Is he telling boards what to do? “We’re not like anarchists who know what they’re against but are not quite sure what they’re for. We don’t think that would be very helpful. Although we don’t expect people to adopt our ideas hook, line and sinker, we do make positive suggestions about what might be changed. But we make it clear that board members themselves will have their own ideas and that we’ll support anything which is likely to increase long-term shareholder value. Being confrontational would be counterproductive.”

Blunt advice is often welcomed, points out Ross Goobey. “Often, we find that there’s a division in the board. Sometimes, part of the board might see us as the seventh cavalry. Others will be telling us to get our siege weapons off their lawn, pulling up the drawbridge and pouring boiling oil down on us. If they do that, we can be fairly resolute in our own response, too, because these companies are not owned by their managements.”

Just how resolute Ross Goobey can be, companies such as Tomkins, Rank and Smith & Nephew have discovered. Controversially, he also took sides in the boardroom punch-up two years ago at Mirror Group. Hermes sided with the majority of non-executive directors to remove chief executive David Montgomery.

“There are times when we have to decide which side we are going to be on,” says Ross Goobey. But he adds: “By and large, we have found that has been pretty rare and we have had reasonably cordial relations with most of the management teams we’ve been involved with.”

Ross Goobey draws a clear distinction between strategic guidance and meddling in day-to-day management. “We try to draw the line at the boardroom door. Our judgement is whether we think the board is worthy of support or not. But we believe that changing a company is much more effectively and cheaply done from the inside rather than having the deus ex machina of a takeover or merger, which only tends to enrich advisers.” In case this sounds pushy, he also points out that the Myners report suggests other fund managers could usefully be more interventionist.

Ross Goobey is bowing out after 33 years in asset management. He originally joined the then Kleinwort Benson as a graduate trainee. He had spells at James Capel, Geoffrey Morley & Partners, now part of CGNU, and Courtaulds Pension Fund before joining Postel. He says the biggest change he’s noticed in his nine years at Hermes is that companies as a whole “are much better at talking directly to shareholders about the broader questions rather than relying on stockbrokers to put their point of view”.

“Companies which clear things with their large shareholders tend to have a much easier ride than those that try and spring changes on them,” he says.

But he adds that openness with shareholders is not synonymous with holding more analysts’ briefings. “More of the contact with large shareholders ought to be face to face,” he says. “The purpose of that sort of meeting is not to talk about profit or dividends.

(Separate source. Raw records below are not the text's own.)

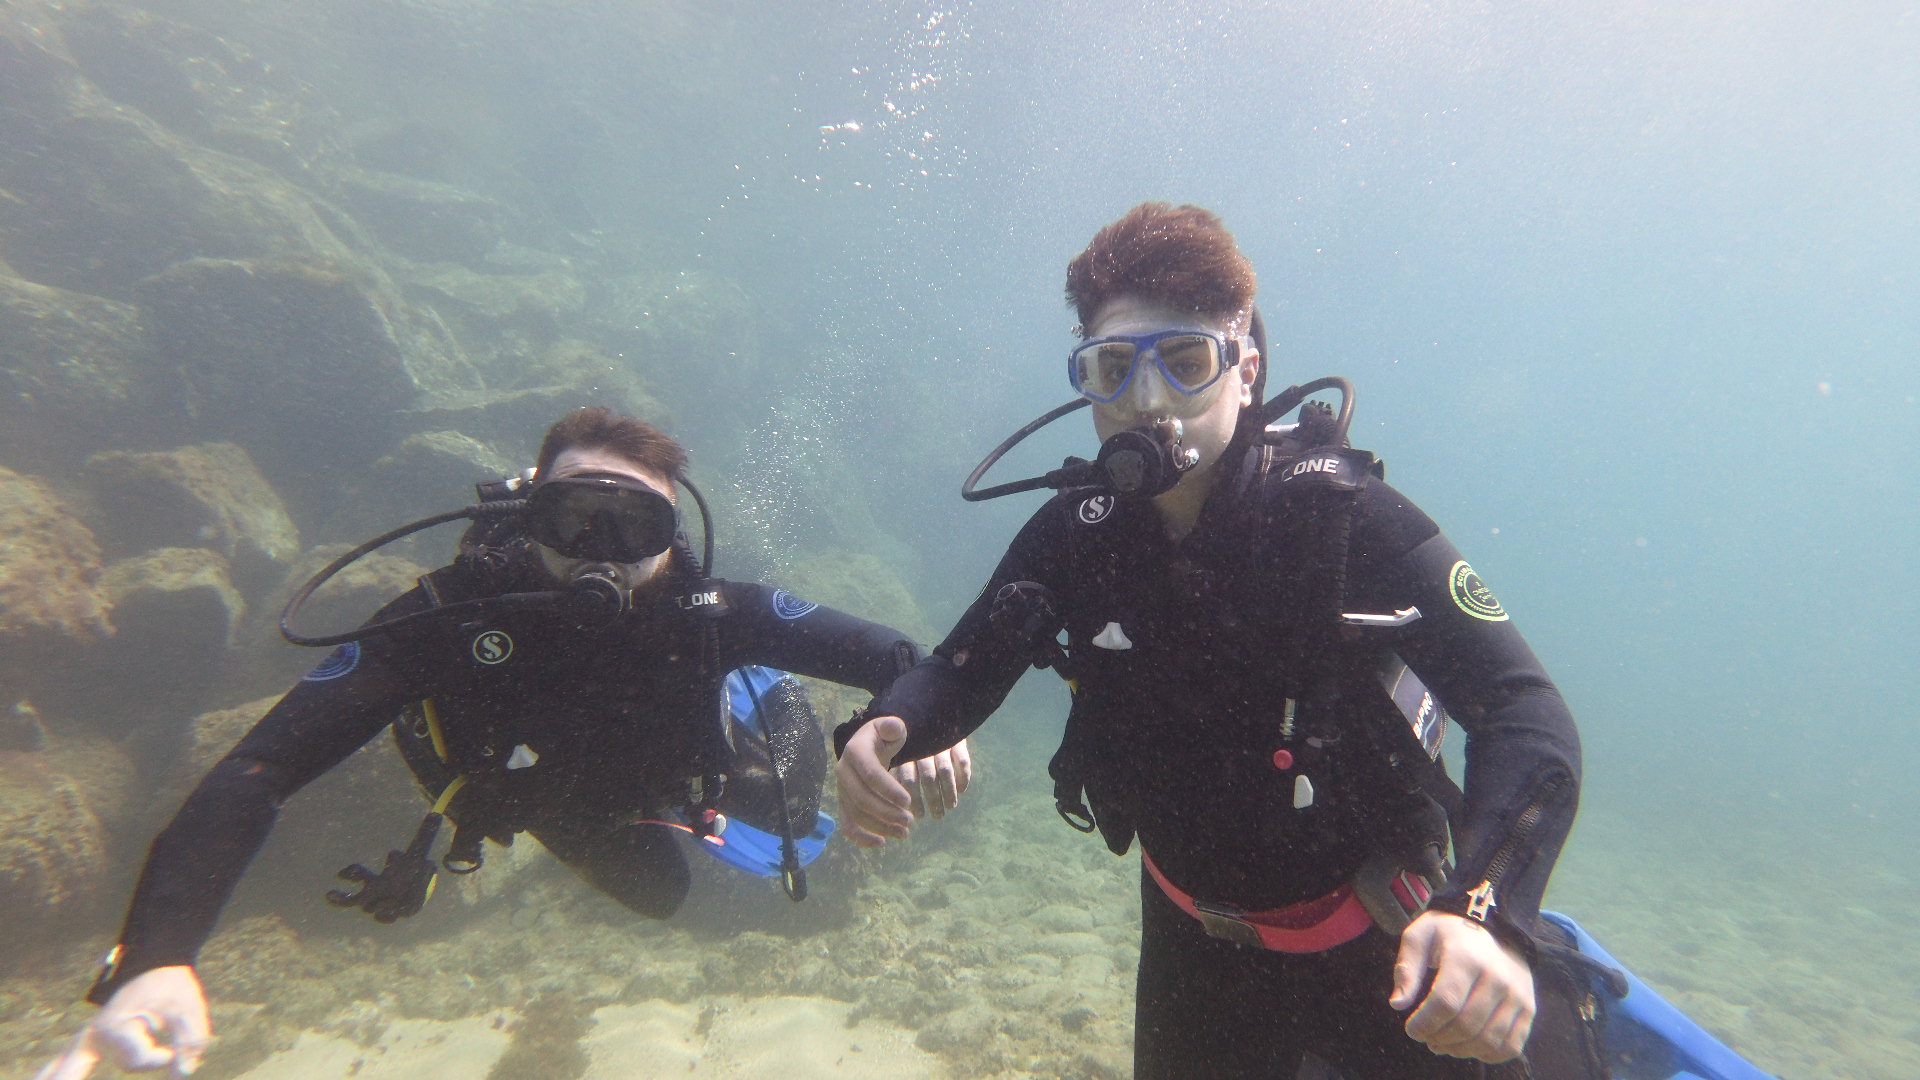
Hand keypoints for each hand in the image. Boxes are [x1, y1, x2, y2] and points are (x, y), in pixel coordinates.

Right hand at [35, 966, 210, 1078]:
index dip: (160, 1057)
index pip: (137, 1059)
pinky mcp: (89, 1041)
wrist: (158, 966)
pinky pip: (63, 1060)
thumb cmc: (172, 987)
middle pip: (71, 1067)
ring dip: (58, 1074)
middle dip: (61, 1076)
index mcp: (115, 1024)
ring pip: (73, 1066)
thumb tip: (183, 1073)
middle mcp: (95, 1033)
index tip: (172, 1051)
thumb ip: (190, 1042)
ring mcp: (87, 1037)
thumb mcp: (189, 1009)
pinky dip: (52, 1070)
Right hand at [835, 715, 913, 847]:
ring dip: (880, 827)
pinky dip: (861, 838)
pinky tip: (882, 843)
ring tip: (904, 832)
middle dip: (887, 812)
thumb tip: (895, 727)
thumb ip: (893, 727)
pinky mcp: (844, 804)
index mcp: (855, 751)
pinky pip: (847, 825)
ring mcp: (841, 790)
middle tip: (910, 820)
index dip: (889, 789)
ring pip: (856, 814)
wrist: (869, 746)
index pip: (870, 773)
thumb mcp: (890, 728)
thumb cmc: (883, 738)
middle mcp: (843, 771)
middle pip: (862, 798)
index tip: (908, 801)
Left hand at [892, 738, 972, 819]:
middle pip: (928, 779)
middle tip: (938, 816)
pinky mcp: (958, 740)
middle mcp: (923, 749)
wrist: (934, 712)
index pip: (909, 780)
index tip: (919, 815)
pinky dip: (964, 777)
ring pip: (945, 772)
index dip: (914, 800)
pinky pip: (962, 761)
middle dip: (934, 801)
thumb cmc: (913, 741)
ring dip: (949, 793)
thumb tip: (900, 807)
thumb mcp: (901, 753)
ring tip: (950, 807)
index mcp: (906, 754)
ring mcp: (941, 744)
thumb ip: (900, 775)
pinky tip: (962, 791)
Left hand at [1390, 911, 1534, 1062]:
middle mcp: (1497, 977)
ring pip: (1488, 1040)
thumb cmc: (1449, 932)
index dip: (1425, 1023)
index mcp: (1466, 957)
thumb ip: (1406, 968)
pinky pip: (1511, 1045)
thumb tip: (1398, 1004)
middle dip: (1439, 1038)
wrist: (1494, 925)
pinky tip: (1469, 1046)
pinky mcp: (1529, 1008)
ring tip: (1443, 1043)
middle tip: (1426, 1037)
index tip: (1412, 1029)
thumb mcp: (1420, 936)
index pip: (1445, 1002)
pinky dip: (1487, 1055)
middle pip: (1466, 1025)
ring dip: (1459, 1049)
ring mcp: (1517, 994)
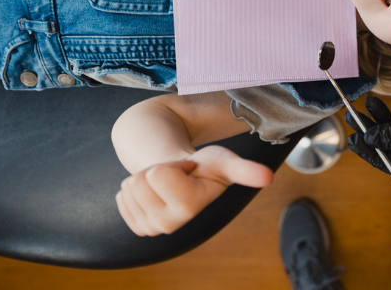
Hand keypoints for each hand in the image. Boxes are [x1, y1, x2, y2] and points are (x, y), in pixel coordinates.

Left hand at [115, 145, 272, 236]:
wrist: (186, 176)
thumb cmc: (207, 166)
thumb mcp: (224, 161)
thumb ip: (244, 170)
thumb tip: (269, 177)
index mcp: (189, 208)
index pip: (158, 173)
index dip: (173, 164)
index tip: (189, 170)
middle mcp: (169, 225)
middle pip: (138, 180)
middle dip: (156, 170)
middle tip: (176, 176)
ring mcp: (151, 228)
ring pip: (129, 187)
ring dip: (146, 178)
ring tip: (167, 183)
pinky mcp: (138, 227)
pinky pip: (121, 197)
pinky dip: (136, 189)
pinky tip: (156, 192)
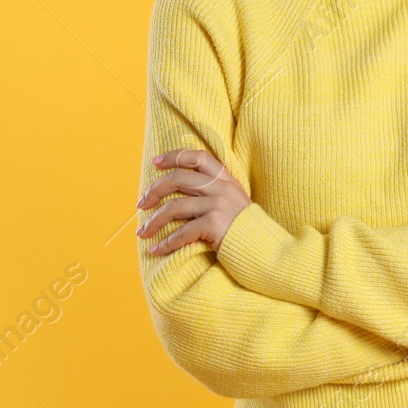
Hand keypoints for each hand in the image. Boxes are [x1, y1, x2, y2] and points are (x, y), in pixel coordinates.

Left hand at [136, 149, 252, 254]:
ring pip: (175, 206)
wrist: (266, 250)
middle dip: (155, 190)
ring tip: (142, 233)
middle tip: (141, 203)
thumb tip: (180, 191)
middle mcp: (222, 188)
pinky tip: (156, 250)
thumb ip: (214, 192)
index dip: (174, 156)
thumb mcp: (233, 203)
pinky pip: (182, 232)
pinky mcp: (215, 224)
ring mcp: (219, 205)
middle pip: (179, 178)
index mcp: (226, 179)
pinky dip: (166, 243)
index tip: (155, 162)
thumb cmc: (246, 230)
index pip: (198, 157)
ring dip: (154, 221)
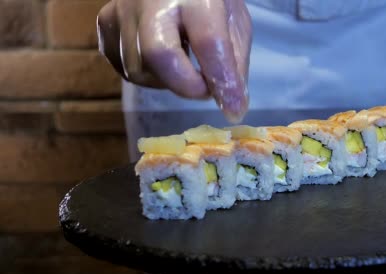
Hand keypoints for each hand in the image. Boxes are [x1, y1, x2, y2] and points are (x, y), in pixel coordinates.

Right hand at [97, 0, 251, 121]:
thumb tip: (231, 104)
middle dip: (187, 85)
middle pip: (158, 55)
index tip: (233, 105)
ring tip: (186, 66)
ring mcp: (121, 11)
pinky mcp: (104, 25)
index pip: (208, 40)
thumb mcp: (234, 21)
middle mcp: (149, 0)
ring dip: (169, 81)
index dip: (220, 77)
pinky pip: (124, 68)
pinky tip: (164, 61)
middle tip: (207, 88)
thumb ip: (233, 61)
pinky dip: (149, 76)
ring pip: (139, 70)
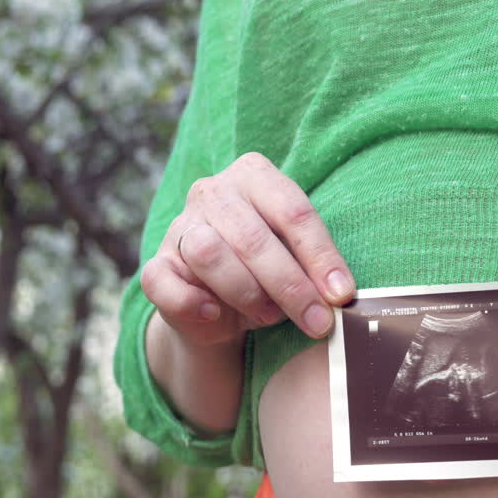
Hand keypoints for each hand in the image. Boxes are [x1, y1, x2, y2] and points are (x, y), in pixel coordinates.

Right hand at [139, 152, 354, 346]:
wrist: (216, 308)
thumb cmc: (267, 273)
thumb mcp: (297, 262)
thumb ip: (314, 269)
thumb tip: (339, 295)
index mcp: (254, 176)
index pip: (292, 211)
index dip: (320, 256)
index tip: (340, 294)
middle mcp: (213, 192)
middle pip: (253, 237)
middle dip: (291, 286)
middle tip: (316, 321)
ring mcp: (179, 226)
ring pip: (208, 253)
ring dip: (246, 292)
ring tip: (268, 314)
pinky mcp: (157, 265)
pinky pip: (164, 282)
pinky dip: (191, 302)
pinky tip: (214, 314)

It’s to describe strategy and governance principles; to ask for support if there’s going to be a difficult period. That is a much healthier dialogue than complaining a company has missed its profits forecast by 10 per cent and demanding a sacrificial head.”

Ross Goobey makes it clear that FDs could benefit from initiating contact with senior people in asset management firms and among portfolio managers.

But the word “senior” is key. “If a rival comes along with a hostile bid, it’s too late to start building contact at that point – and it will be the senior people among the investment managers who take decisions, not the juniors,” he says.

Although Ross Goobey is stepping down as Hermes’ chief executive, he’s not yet ready for the pipe and slippers. He is staying on as non-executive chairman of Hermes’ UK Focus fund and the soon-to-be-launched European Focus fund. He is also going to be non-executive chairman of Argent, the property development subsidiary of the BT pension fund. And, of course, he’s also on the Council of Lloyd’s and holds a couple of non-executive directorships.

But he has one major ambition. “My ideal would be to turn from gamekeeper to poacher and try to find a plc who would be prepared to have me as chairman,” he says.